Lukasz Szyrwiel (Berlin / DE), Justus L. Grossmann (Berlin / DE), Ludwig Roman Sinn (Berlin / DE), Vadim Demichev (Berlin / DE)
Data-independent acquisition (DIA) proteomics has recently seen rapid growth in popularity as a robust analytical tool in basic and translational research. New mass spectrometry instrumentation has pushed the boundaries of sensitivity and speed, and in tandem with novel acquisition schemes and advances in analysis software enables innovative applications, including spatial and single-cell proteomics. The high diversity of sample types and DIA methods calls for a reliable framework to evaluate and optimise the accuracy of protein quantification and ensure that the quantitative methods scale well to large experiments.
In this work, we designed and recorded a large-scale benchmark dataset to thoroughly examine the performance of quantification algorithms in DIA proteomics. The dataset contains a series of multi-species mixes similar to the LFQbench approach, but with the crucial difference that our design introduces a variable background to mimic natural proteome variation in a controlled fashion. The digest mixes were recorded in a high-throughput setting with fast gradients (200 - 500 samples/day) on an Evosep One system coupled to the latest-generation Bruker timsTOF Ultra mass spectrometer using dia-PASEF and slice-PASEF. Injection amounts ranged from 15 ng down to 0.75 ng for the human background matrix. Our dataset thus permits to investigate the effects of injection amount, chromatography method, acquisition scheme and sample heterogeneity on accuracy, precision and reproducibility of quantification. It further allows to ensure that the data processing algorithms used can cope with the challenges posed by large experiment size and sample diversity.
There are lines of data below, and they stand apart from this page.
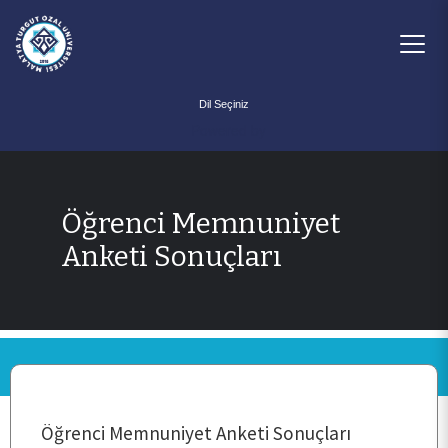
Powered by
Öğrenci Memnuniyet
ANA SAYFA
Anketi Sonuçları
KURUMSAL
PERSONEL
Öğrenci Memnuniyet Anketi Sonuçları
BÖLÜMLER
We use the new benchmark dataset to validate our machine learning-driven quantification framework QuantUMS (Quantification using an Uncertainty Minimising Solution), integrated in the DIA-NN software. We find that not only ultra-fast chromatographic gradients but also low sample amounts exasperate the inherent signal ratio compression in DIA proteomics. Next, we observe that QuantUMS uniquely alleviates the ratio compression, thus enabling comprehensive quantitative proteomics of low sample amounts at a throughput of hundreds of samples per day. Our results further show that QuantUMS enables reliable quantification irrespective of the dataset size or the presence of acquisitions with sample amounts spanning an order of magnitude within the same experiment, meeting the demands of the recent challenging applications of DIA proteomics.
In summary, we present a large-scale and diverse controlled benchmark data set acquired using the latest-generation mass spectrometry platform. This dataset allows to gain insights into the quantitative performance of DIA at the limits of instrument speed and sensitivity, as well as permits to evaluate, optimise and validate the next-generation computational methods for protein quantification.